* _WORK TASK_:
Reproduce verbatim the following text on the Leviathan of Job 41, from its title through its closing citation.

* _DOCUMENT TEXT_:
The Leviathan of Job 41
Job 41 portrays a singularly awe-inspiring creature: Leviathan. While clearly one of the fiercest creatures that God made, it is difficult to establish exactly what Leviathan was. The Bible describes a sharp-toothed, scaled creature whose habitat is the mire and deep waters. Ken Ham of Answers in Genesis suggested the ferocious kronosaur as a candidate. (Ham, The Great Dinosaur Mystery Solved!, pp. 43-47.) But vs. 22 seems to indicate that Leviathan had a distinct neck. Others have suggested that this fire-breathing monster was a land-dweller that merely spent much of its time in the water. Perhaps leviathan was a dinosaur with armor or claws whose “sharp stones” were employed to destroy ancient weapons. Maybe we have yet to discover the remains of a leviathan. The ancient historian Pliny the Elder recorded some of the huge sea monsters known during the days of the Roman Empire. In 58 BC one particular carcass, that seems to be a good candidate for a Leviathan, was carried from the seacoast up to be displayed in Rome’s largest theater: “The skeleton of the monster to which Andromeda in the story was exposed was brought by Marcus Scaurus from the town of Jaffa in Judaea and shown at Rome among the rest of the marvels during his aedileship; it was 40 ft. long, the height of the ribs exceeding the elephants of India, and the spine being 1 ft. 6 inches thick” (Pliny, Natural History, Book 4, IV [translated in 1949 by H. Rackham].).

* _DATA TO EXAMINE_:

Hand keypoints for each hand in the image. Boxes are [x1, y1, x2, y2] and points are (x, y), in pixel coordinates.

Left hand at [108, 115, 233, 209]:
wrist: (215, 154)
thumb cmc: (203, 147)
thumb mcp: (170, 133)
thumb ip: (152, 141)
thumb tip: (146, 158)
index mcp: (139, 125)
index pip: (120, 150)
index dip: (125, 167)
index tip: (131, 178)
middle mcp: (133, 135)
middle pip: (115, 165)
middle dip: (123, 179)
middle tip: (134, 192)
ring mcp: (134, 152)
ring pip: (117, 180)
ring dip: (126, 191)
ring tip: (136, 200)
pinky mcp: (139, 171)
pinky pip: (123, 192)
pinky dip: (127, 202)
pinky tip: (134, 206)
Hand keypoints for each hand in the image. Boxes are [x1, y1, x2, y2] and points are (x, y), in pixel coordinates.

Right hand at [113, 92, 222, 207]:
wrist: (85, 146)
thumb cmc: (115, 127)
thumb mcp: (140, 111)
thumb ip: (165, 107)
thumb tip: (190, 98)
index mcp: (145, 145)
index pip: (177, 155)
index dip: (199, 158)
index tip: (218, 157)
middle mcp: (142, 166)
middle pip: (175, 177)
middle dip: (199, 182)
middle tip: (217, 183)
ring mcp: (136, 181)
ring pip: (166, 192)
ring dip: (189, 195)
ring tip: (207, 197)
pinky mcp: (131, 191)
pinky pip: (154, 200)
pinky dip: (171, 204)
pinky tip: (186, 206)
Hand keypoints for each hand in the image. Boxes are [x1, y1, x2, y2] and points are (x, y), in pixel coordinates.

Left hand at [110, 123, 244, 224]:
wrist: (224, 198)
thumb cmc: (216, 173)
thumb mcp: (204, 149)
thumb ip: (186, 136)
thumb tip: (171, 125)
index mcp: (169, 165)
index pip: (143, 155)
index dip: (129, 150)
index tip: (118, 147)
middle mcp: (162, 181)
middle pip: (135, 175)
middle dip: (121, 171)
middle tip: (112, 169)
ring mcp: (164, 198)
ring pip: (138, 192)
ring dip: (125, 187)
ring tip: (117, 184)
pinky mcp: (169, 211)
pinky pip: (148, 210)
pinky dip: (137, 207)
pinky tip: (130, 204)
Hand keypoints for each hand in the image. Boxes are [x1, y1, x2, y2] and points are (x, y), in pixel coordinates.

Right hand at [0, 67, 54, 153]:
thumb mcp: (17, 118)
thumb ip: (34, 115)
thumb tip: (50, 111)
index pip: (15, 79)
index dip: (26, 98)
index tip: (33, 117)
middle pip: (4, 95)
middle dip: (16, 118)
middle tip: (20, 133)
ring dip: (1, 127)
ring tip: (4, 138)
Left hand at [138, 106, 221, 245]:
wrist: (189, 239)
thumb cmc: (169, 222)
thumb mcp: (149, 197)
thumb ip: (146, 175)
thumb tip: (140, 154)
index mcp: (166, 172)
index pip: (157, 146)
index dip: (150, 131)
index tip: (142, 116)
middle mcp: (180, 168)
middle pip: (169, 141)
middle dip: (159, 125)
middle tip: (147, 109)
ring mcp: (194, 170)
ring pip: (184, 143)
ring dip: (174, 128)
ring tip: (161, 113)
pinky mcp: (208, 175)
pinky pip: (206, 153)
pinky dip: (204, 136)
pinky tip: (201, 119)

* _TASK OUTPUT_:
The Leviathan of Job 41
Job 41 portrays a singularly awe-inspiring creature: Leviathan. While clearly one of the fiercest creatures that God made, it is difficult to establish exactly what Leviathan was. The Bible describes a sharp-toothed, scaled creature whose habitat is the mire and deep waters. Ken Ham of Answers in Genesis suggested the ferocious kronosaur as a candidate. (Ham, The Great Dinosaur Mystery Solved!, pp. 43-47.) But vs. 22 seems to indicate that Leviathan had a distinct neck. Others have suggested that this fire-breathing monster was a land-dweller that merely spent much of its time in the water. Perhaps leviathan was a dinosaur with armor or claws whose “sharp stones” were employed to destroy ancient weapons. Maybe we have yet to discover the remains of a leviathan. The ancient historian Pliny the Elder recorded some of the huge sea monsters known during the days of the Roman Empire. In 58 BC one particular carcass, that seems to be a good candidate for a Leviathan, was carried from the seacoast up to be displayed in Rome’s largest theater: “The skeleton of the monster to which Andromeda in the story was exposed was brought by Marcus Scaurus from the town of Jaffa in Judaea and shown at Rome among the rest of the marvels during his aedileship; it was 40 ft. long, the height of the ribs exceeding the elephants of India, and the spine being 1 ft. 6 inches thick” (Pliny, Natural History, Book 4, IV [translated in 1949 by H. Rackham].).